Tim Cook interviene dopo i tragici eventi di Minneapolis
Il CEO di Apple, Tim Cook, ha espresso il proprio dolore e la propria preoccupazione per i recenti eventi avvenuti a Minneapolis, dove due persone sono state uccise durante interventi da parte di agenti federali dell’immigrazione. Le sue parole arrivano attraverso un memo interno indirizzato ai dipendenti, diffuso da Bloomberg, che ha rapidamente attirato l’attenzione pubblica.
Tim Cook: “Sono affranto per quanto accaduto”
Nel messaggio ai team Apple, Cook si è detto «affranto dagli eventi di Minneapolis», sottolineando la necessità di un clima di de-escalation e di un ritorno ai valori fondamentali del Paese: dignità, rispetto e umanità condivisa.
Il CEO ha ricordato come Apple abbia sempre sostenuto questi principi e ha rivelato di aver avuto una «buona conversazione» con il Presidente degli Stati Uniti Donald Trump, durante la quale ha condiviso le proprie opinioni.

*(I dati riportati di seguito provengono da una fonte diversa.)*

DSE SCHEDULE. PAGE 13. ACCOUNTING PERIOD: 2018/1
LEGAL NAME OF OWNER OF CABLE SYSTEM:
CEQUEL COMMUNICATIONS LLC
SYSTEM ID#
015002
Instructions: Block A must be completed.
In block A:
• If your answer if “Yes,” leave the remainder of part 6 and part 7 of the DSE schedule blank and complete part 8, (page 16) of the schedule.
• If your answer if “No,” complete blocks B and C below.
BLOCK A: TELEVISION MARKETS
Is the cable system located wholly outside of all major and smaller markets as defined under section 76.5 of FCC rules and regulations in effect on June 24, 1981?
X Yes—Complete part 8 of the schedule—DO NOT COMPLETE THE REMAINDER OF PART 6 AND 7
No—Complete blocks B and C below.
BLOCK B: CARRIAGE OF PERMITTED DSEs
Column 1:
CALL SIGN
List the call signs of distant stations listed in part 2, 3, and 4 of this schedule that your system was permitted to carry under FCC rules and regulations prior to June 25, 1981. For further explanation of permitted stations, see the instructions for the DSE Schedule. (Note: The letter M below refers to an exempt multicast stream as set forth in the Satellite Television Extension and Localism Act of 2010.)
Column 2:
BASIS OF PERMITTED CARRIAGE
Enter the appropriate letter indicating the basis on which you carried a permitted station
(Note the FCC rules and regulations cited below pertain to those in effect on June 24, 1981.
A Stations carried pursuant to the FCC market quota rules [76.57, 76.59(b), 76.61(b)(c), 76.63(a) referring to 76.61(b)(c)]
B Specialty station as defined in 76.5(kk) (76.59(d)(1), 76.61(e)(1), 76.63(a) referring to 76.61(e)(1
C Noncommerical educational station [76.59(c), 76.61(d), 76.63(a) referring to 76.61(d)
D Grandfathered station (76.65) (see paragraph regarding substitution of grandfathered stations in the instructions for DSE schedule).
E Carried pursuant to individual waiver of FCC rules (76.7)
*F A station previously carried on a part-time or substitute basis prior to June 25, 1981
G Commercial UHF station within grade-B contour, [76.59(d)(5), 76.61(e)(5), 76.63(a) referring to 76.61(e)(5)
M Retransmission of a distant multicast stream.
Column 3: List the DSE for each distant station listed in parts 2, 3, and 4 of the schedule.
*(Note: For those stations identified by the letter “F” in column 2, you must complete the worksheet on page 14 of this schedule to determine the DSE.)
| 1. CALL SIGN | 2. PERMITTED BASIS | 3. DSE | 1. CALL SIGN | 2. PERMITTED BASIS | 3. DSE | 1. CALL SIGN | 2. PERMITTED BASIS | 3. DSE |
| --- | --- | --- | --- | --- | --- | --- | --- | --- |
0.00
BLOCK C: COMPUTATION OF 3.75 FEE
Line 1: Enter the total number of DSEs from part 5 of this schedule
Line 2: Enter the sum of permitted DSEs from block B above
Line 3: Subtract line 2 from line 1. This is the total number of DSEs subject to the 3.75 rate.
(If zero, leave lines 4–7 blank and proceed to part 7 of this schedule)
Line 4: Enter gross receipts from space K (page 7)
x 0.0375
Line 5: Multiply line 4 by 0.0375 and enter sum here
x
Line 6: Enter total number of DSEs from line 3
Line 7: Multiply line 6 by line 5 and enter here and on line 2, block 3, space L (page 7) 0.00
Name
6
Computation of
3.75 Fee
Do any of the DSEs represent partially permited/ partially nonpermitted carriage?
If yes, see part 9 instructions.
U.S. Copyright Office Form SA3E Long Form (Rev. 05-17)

Il memo interno di Tim Cook
Nel suo messaggio, Cook ha espresso vicinanza alle famiglie delle vittime e alle comunità coinvolte. Ha inoltre elogiato l’empatia dei dipendenti Apple, definendola una delle qualità più preziose dell’azienda.
Le vittime: Alex Pretti e Renée Good
Sebbene Cook non abbia citato direttamente i fatti, il suo intervento sembra riferirsi all’uccisione di:
- Alex Pretti, 37 anni, infermiere di terapia intensiva del Dipartimento per gli Affari dei Veterani, colpito mortalmente da agenti federali dell’immigrazione dopo un incontro avvenuto sabato a Minneapolis.
- Renée Good, poetessa di 37 anni, uccisa da un agente dell’ICE il 7 gennaio, sempre a Minneapolis.
Entrambi gli episodi hanno generato forte indignazione pubblica e acceso il dibattito nazionale.
Le critiche a Tim Cook
Cook è stato criticato per aver partecipato, poche ore dopo l’uccisione di Pretti, a una proiezione privata del documentario “Melania” alla Casa Bianca. Secondo i detrattori, la sua presenza all’evento sarebbe stata inopportuna, considerando la gravità dei fatti avvenuti a Minneapolis.
Il CEO mantiene da tempo un rapporto di collaborazione con il Presidente Trump e, lo scorso anno, gli ha persino donato una barra d’oro puro da 24 carati.